Ance: “Di questo passo per la ricostruzione ci vorranno 30 anni”

Ance: “Di questo passo per la ricostruzione ci vorranno 30 anni”

Dopo tre anni dal primo sisma che ha devastato il Centro Italia, la ricostruzione fatica a decollare. E’ la fotografia scattata dall’Ance Teramo che sul tema organizza un convegno per venerdì 18 ottobre, dal titolo “A tre anni dal sisma – Ricostruire la speranza per ricostruire i territori”, che si terrà nell’Aula Tesi della Facoltà di Giurisprudenza dell’Università degli Studi di Teramo.

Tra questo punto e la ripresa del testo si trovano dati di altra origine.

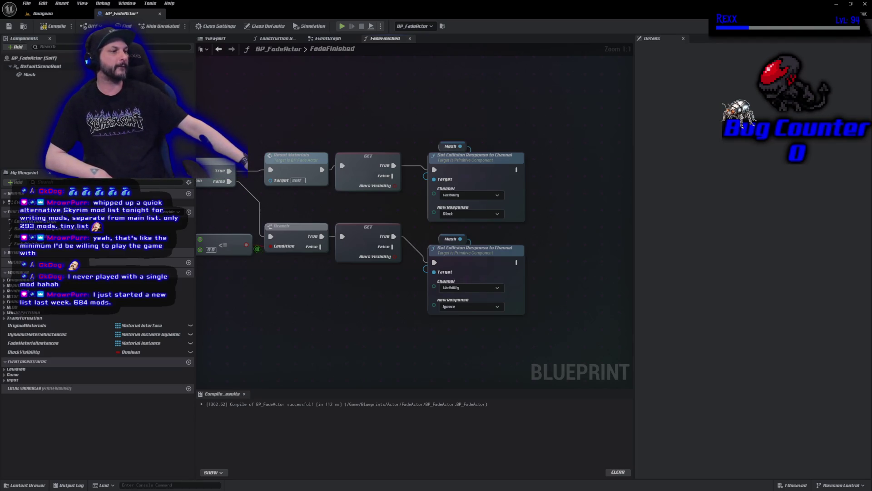
key("F7")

Ricostruzione privata: a fronte di 80.000 domande attese, al 31 maggio 2019 risultano presentate 9.566 domande di contributo. Questo vuol dire che solo il 12% degli aventi diritto ha presentato domanda di contributo. Il 65% delle pratiche è in fase istruttoria. Al 25 giugno 2019 risulterebbero spesi solo 200 milioni di euro.

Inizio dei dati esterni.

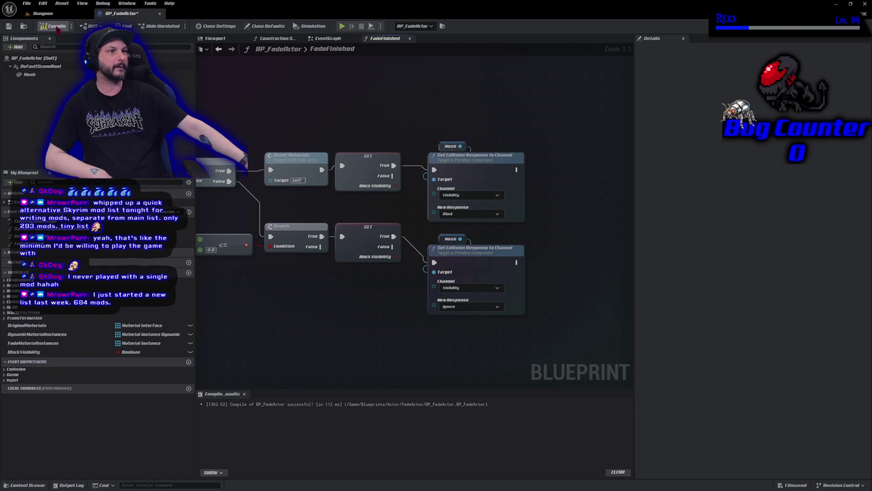
key("ctrl+s")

Ricostruzione pubblica: programmati circa 2.300 interventi per quasi 2,2 miliardi di euro. Ad oggi risultano erogati solo 41 milioni di euro per l’avvio della fase di progettazione, pari all’1,86%. Emblematico è il caso del Programma straordinario scuole, approvato con l’Ordinanza n.14 a gennaio 2017. Solo 4 dei 18 interventi finanziati dallo Stato per 110 milioni di euro risultano conclusi e i lavori non sono ancora in corso per tutti gli interventi. Eppure quelle scuole sarebbero dovute essere costruite in tempo per l’anno scolastico 2017/2018.

Per l’Ance non è una questione di mancanza di finanziamenti. Per le attività di ricostruzione del Centro Italia, sia pubblica sia privata, sono stati stanziati circa 11 miliardi di euro, dal 2016 al 2047, tra i quali oltre 6 miliardi sotto forma di credito d’imposta per la concessione dei finanziamenti per la ricostruzione privata e almeno 2 miliardi per la ricostruzione pubblica.